[Start of Attachment]

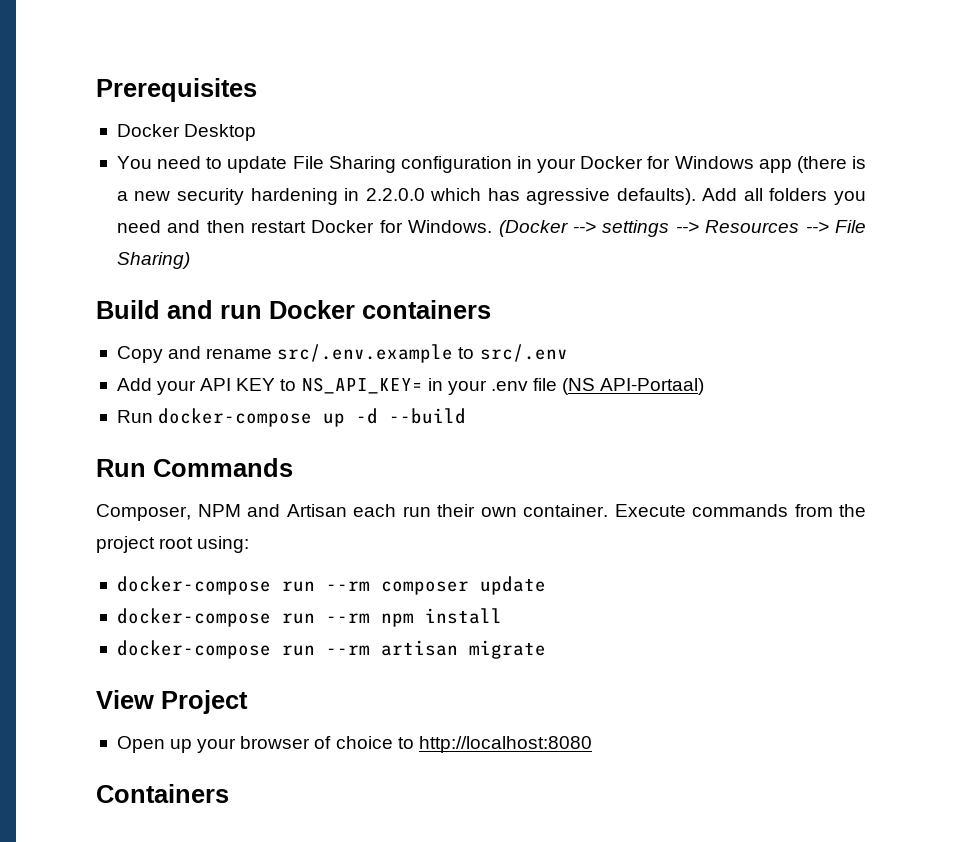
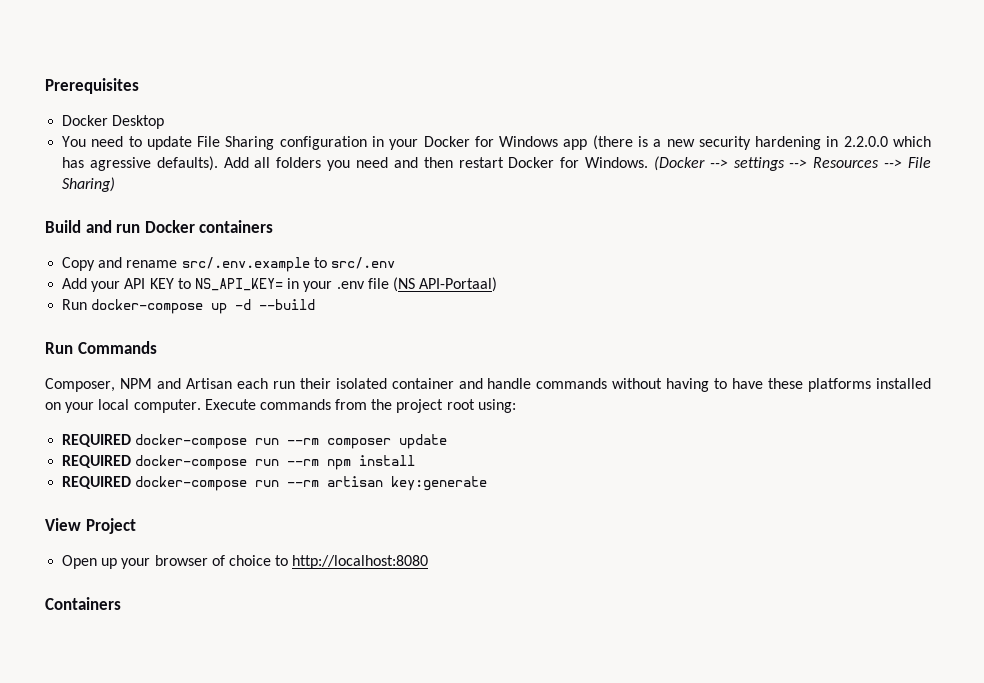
[480,504,608,517] own container. -> [335,378,932,392] [45,399,201,413] isolated container and handle commands without having to have these platforms installed on your local computer.
(250, 544) none -> [62,434,132,447] REQUIRED
(546, 585) none -> [62,455,132,468] REQUIRED
(502, 616) none -> [62,476,132,489] REQUIRED
[468,640,546,659] migrate -> [391,476,488,491] key:generate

[End of Attachment]

▸ **WHAT IS NEEDED**
Give back exactly the lines from the line containing "(502, 616) none -> [62,476,132,489] REQUIRED" to the end of the entries, and no other lines.

▸ **RESPONSE AREA**
(502, 616) none -> [62,476,132,489] REQUIRED
[468,640,546,659] migrate -> [391,476,488,491] key:generate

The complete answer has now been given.